Project management using hybrid agile development

2:30pm - Matthew Saunders talked briefly about the history of project management and some of the different software development methodologies used today including Cowboy, Waterfall, and Agile. His main point was that often times the best methodology to use for projects is a hybrid of methods based on the concerns of the stakeholders and the development team. A couple good points:

  • Indecision can be crippling, it is better to make a bad decision than no decision at all
  • There is such a thing as a bad client and they can be a major drain on resources

Profiling Drupal with XHProf (or: Identifying the suck)

3:20pm - Mark Sonnabaum gave a demonstration using the XHProf extension for PHP showing how he uses the tool to optimize Drupal 6 and Drupal 7 sites. He covered the preparation needed to use XHProf, showed how to set it up, went over a couple common code issues, and spent the bulk of the time showing how to interpret the all the data you get from XHProf.

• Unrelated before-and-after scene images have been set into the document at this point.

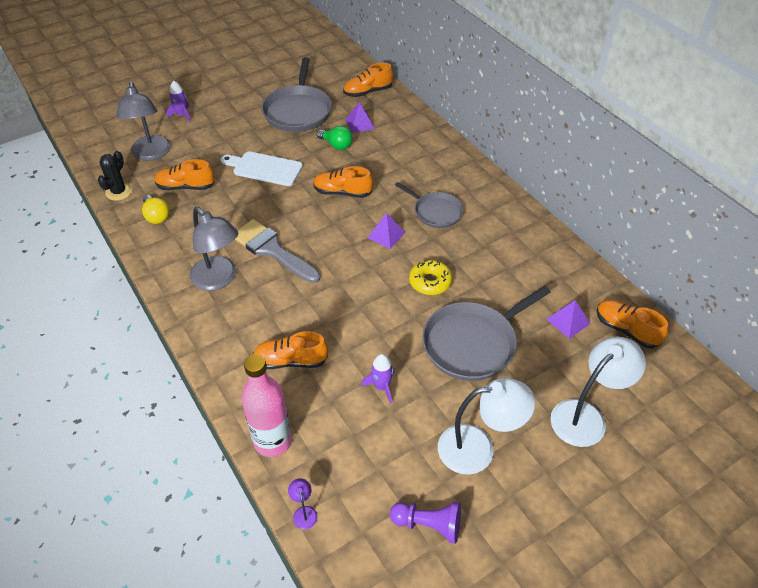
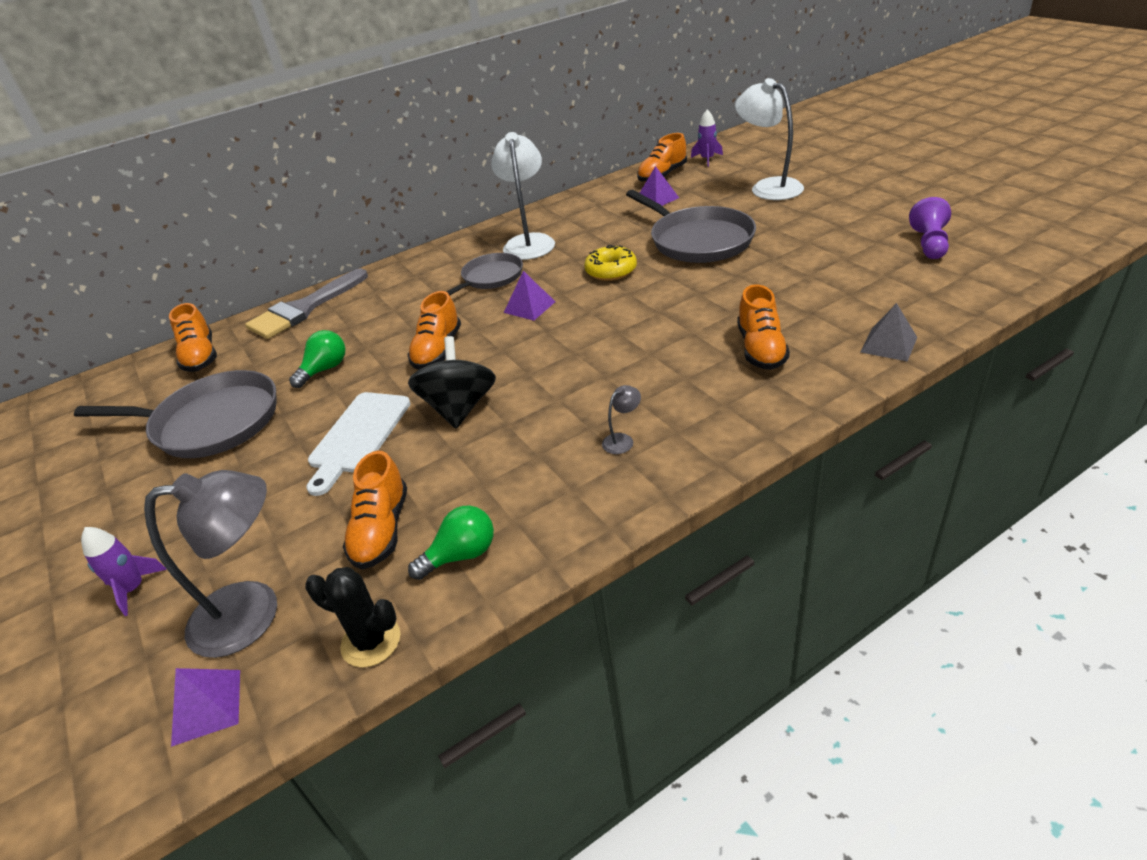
camera: 85 degrees left, 10 degrees down
(156, 216) = (461, 555): yellow light bulb -> green light bulb
(219, 279) = (622, 440): grey lamp -> grey lamp, size x0.41
(272, 250) = (557, 397): grey brush -> grey brush (304, 309)
(272, 441) = (888, 344): pink bottle -> grey pyramid
(276, 207) = (459, 408): none -> black spinning top
(304, 512) = (966, 310): purple lamp -> none
(359, 123) = (280, 354): purple pyramid -> purple pyramid (206, 706)
(381, 387) = (776, 284): purple rocket -> purple rocket (707, 159)
(478, 448) = (829, 228): white lamp -> white lamp (529, 242)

The best tips: don't profile your site as an admin, do it a an authenticated user and if you start seeing the views or panels are the cause of your headache chances are someone else has probably seen the same issue you have. Greg Knaddison was also on hand to give Mark some friendly ribbing over permissions in the XHProf module.

Packaging up Drupal: How distributions, features, and apps save you money and time

There is a large value in Drupal and its modularity but there are tons of modules, and which ones to use can be difficult to figure out for the Drupal newcomers or those with little to no technical no-how. Karen Borchert of Phase2 Technology talked about the differences between profiles, distributions, apps, and features, who might use them, and the benefits of doing so. Some of the information Karen covered:

  • All distributions are profiles but not all profiles are distributions
  • Reality check: Writing code costs money, writing code for others to use on an open system like Drupal cost LOTS of money.
  • Monetizing some of these types of products is an area that is starting to emerge but there is only so much you can do with open-source code.

After Thoughts

I decided to skip the last session of the day, not because I didn't think learning some tips for managing migrations to Drupal from a non-Drupal site or from from one version to another but because it has been a long weekend and I think I've absorbed just about all I can in two days. My favorite session of the day was Larry Garfield's "This code stinks!" followed closely by Greg Knaddison's "Introduction to Drupal Security." There were other sessions I wanted to see and during the welcoming event yesterday the organizers stated that all the sessions would be available as video in the next couple of weeks so for everybody that wanted to be at Drupal Camp Austin 2011 and couldn't make it you and I should be able to find them online soon. I will update this post with links to session videos when they are available.